Повести и рассказы | страница 27



И эта привычная округа, вошедшая в плоть и кровь, как воздух, которым дышат люди и не замечают его, открылась Топоркову в своей красоте и нужности: в глубине Провала скрипела желна, и ее стон тоскливо раздавался окрест, будто плачет она; бесшумно прошелестела стайка уток, спешащих на кормежку к реке; небо — там, куда скользит затухающее солнце, — розовато-белое, оправленное в голубизну. Каждая травинка и листочек, звуки потаенной жизни, укрывшейся в чащобе, умещались в его сердце, и он обрадовался неожиданному открытию, уверовав, что стоит жить в этом прекрасном мире; а страдания, выпавшие на долю, есть цена, которой расплачивается человек за возможность понять и полюбить это.

Топорков забрел поглубже в лес, опустился на мягкий мох среди красных брызг брусники, лег на спину и бездумно смотрел вверх — в просветах между деревьями полоскались голубые лоскутки неба; проплывет над кронами облачко, и голубенькие лоскутки гаснут, вновь покажутся, как будто играют они в прятки.

Теплая земля убаюкивала, и потянуло в сон — так и остаться бы здесь, но шофер поборол дремоту и вскочил: надо ехать, а то из Провала уже холодило — скоро вечер.

С пологого холма деревня — как на ладони: вытянулась единственной улицей на обрывистом берегу — начиналась приземистым зданием с высокой трубой — это на отшибе кирпичный заводик.
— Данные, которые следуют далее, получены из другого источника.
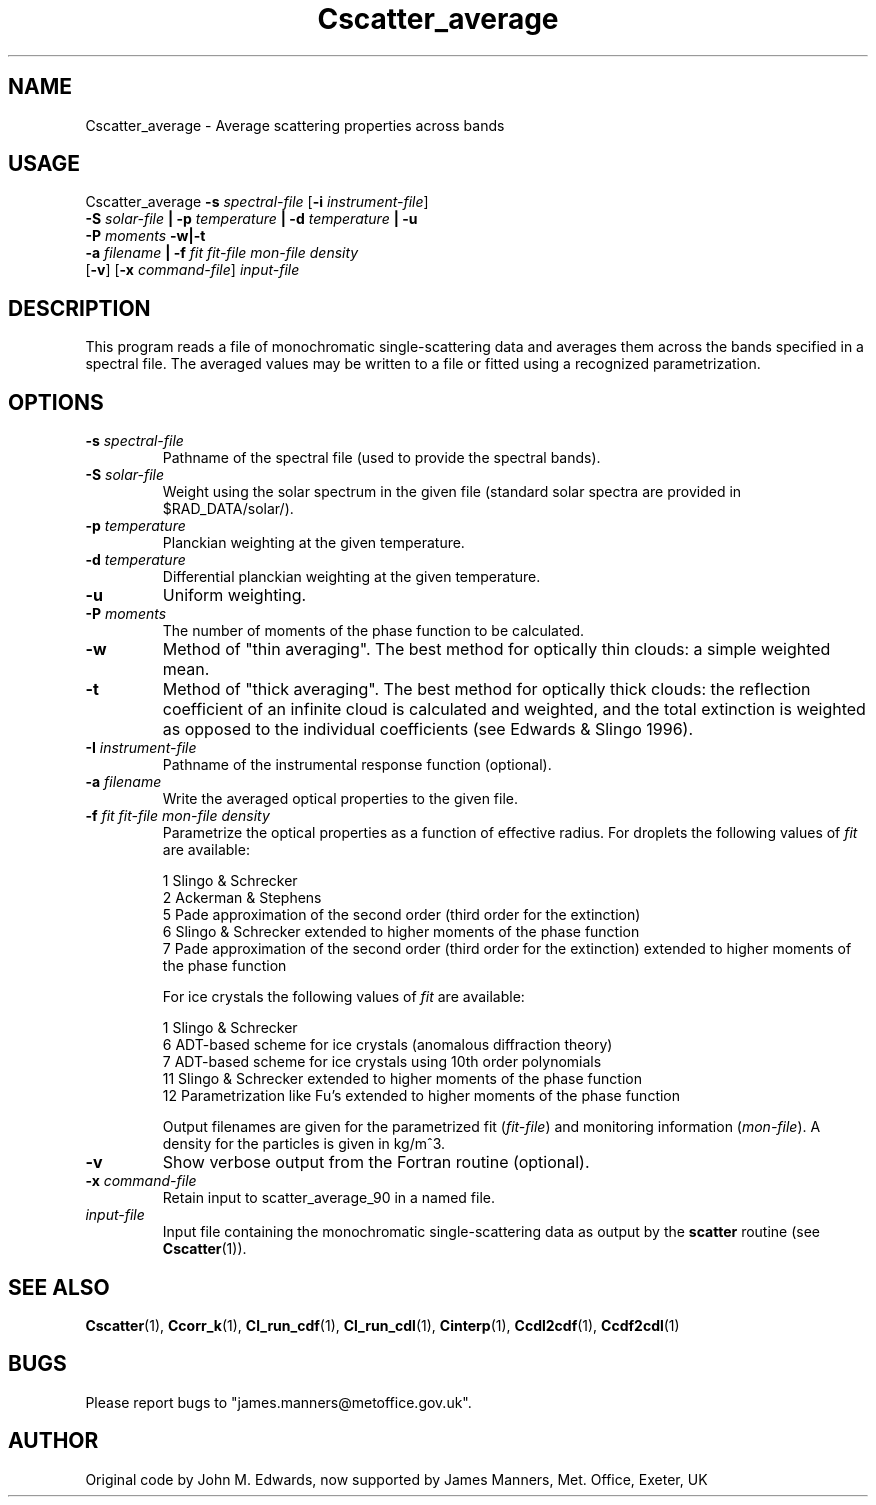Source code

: .TH Cscatter_average 1 "9-6-2014"
.SH NAME
Cscatter_average \- Average scattering properties across bands
.SH USAGE
Cscatter_average \fB\-s\fR \fIspectral\-file\fR [\fB\-i\fR \fIinstrument\-file\fR]
                 \fB\-S\fR \fIsolar\-file\fR \fB| \-p\fR \fItemperature\fR \fB| \-d\fR \fItemperature\fR \fB| -u\fR
                 \fB\-P\fR \fImoments\fR \fB\-w|\-t\fR
                 \fB\-a\fR \fIfilename\fR \fB|\fR \fB\-f\fR \fIfit\fR \fIfit\-file\fR \fImon\-file\fR \fIdensity\fR
                 [\fB\-v\fR] [\fB\-x\fR \fIcommand\-file\fR] \fIinput\-file\fR

.SH DESCRIPTION
This program reads a file of monochromatic single-scattering
data and averages them across the bands specified in a spectral
file. The averaged values may be written to
a file or fitted using a recognized parametrization.


.SH OPTIONS

.LP

.TP
\fB\-s\fR \fIspectral\-file\fR 
Pathname of the spectral file (used to provide the spectral bands).

.TP
\fB\-S\fR \fIsolar\-file\fR 
Weight using the solar spectrum in the given file (standard solar spectra are provided in $RAD_DATA/solar/).

.TP
\fB\-p\fR \fItemperature\fR 
Planckian weighting at the given temperature.

.TP
\fB\-d\fR \fItemperature\fR 
Differential planckian weighting at the given temperature.

.TP
\fB\-u\fR
Uniform weighting.

.TP
\fB\-P\fR \fImoments\fR
The number of moments of the phase function to be calculated.

.TP
\fB\-w\fR
Method of "thin averaging". The best method for optically thin clouds: a simple weighted mean.

.TP
\fB\-t\fR
Method of "thick averaging". The best method for optically thick clouds: the reflection coefficient of an infinite cloud is calculated and weighted, and the total extinction is weighted as opposed to the individual coefficients (see Edwards & Slingo 1996).

.TP
\fB\-I\fR \fIinstrument\-file\fR 
Pathname of the instrumental response function (optional).

.TP
\fB\-a\fR \fIfilename\fR 
Write the averaged optical properties to the given file.

.TP
\fB\-f\fR \fIfit\fR \fIfit\-file\fR \fImon\-file\fR \fIdensity\fR
Parametrize the optical properties as a function of effective radius. For droplets the following values of \fIfit\fR are available:

 1 Slingo & Schrecker
 2 Ackerman & Stephens
 5 Pade approximation of the second order (third order for the extinction)
 6 Slingo & Schrecker extended to higher moments of the phase function
 7 Pade approximation of the second order (third order for the extinction) extended to higher moments of the phase function

For ice crystals the following values of \fIfit\fR are available:

 1 Slingo & Schrecker
 6 ADT-based scheme for ice crystals (anomalous diffraction theory)
 7 ADT-based scheme for ice crystals using 10th order polynomials
 11 Slingo & Schrecker extended to higher moments of the phase function
 12 Parametrization like Fu's extended to higher moments of the phase function

Output filenames are given for the parametrized fit (\fIfit\-file\fR) and monitoring information (\fImon\-file\fR). A density for the particles is given in kg/m^3.

.TP
\fB\-v\fR
Show verbose output from the Fortran routine (optional).

.TP
\fB\-x\fR \fIcommand\-file\fR
Retain input to scatter_average_90 in a named file.

.TP
\fIinput\-file\fR
Input file containing the monochromatic single-scattering data as output by the \fBscatter\fR routine (see \fBCscatter\fR(1)).

.SH SEE ALSO
\fBCscatter\fR(1), \fBCcorr_k\fR(1), \fBCl_run_cdf\fR(1), \fBCl_run_cdl\fR(1), \fBCinterp\fR(1), \fBCcdl2cdf\fR(1), \fBCcdf2cdl\fR(1)

.SH BUGS
Please report bugs to "james.manners@metoffice.gov.uk".

.SH AUTHOR
Original code by John M. Edwards, now supported by James Manners, Met. Office, Exeter, UK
Людей на нем не видно, только автопогрузчик вилами поднимает площадки с горками кирпичей и укладывает на тракторный прицеп. Территория вокруг заводика, жухлая трава и кусты с редкой листвой — красные от мелкой кирпичной крошки и пыли, грязные.

Ближе к вечеру Заворово оживает: посреди широкой улицы, заезженной и истолченной, лениво бредут коровы и овцы, хозяйки, распахнув ворота, зазывают своих кормилиц-любимиц во двор; стелется над крышами дым из труб. Топорков сбавил скорость, засигналил — стадо нехотя расступалось перед радиатором, телята, шарахаясь в стороны, взбрыкивали. Женщины долгими взглядами провожали таксомотор, некоторые кричали что-то, но за гулом мотора ничего не было слышно. Топорков напрягся — безмятежность осталась позади, в лесу, он запрятал ее глубоко, словно утопил в глухой болотной мочажине Провала.

Метров за двадцать до сельсовета он остановил машину, прислонился к спинке сиденья, положил на баранку крупные руки — в ссадинах, почерневшие, и на миг смежил веки, надеясь, что когда откроет их снова, то не увидит людей, сидевших на крыльце и длинной лавке возле входа в сельсовет. Редко, но бывало — желающих в город не находилось, и сегодня он втайне ждал этого случая; Топорков грудью навалился на руль: «Чудеса лишь в сказке...» Высматривал знакомых, чтобы наверняка знать, к кому обратиться; признал мужчину с кокардой-листьями на фуражке — лесника Хлустова, оплывшую бабку Нюру с двумя вместительными бидонами; рядом с ней, согнувшись, покуривал чернявый жилистый мужик — плотник Тимоха, трое незнакомых парней с рюкзаками устроились на ступеньках — видать, туристы.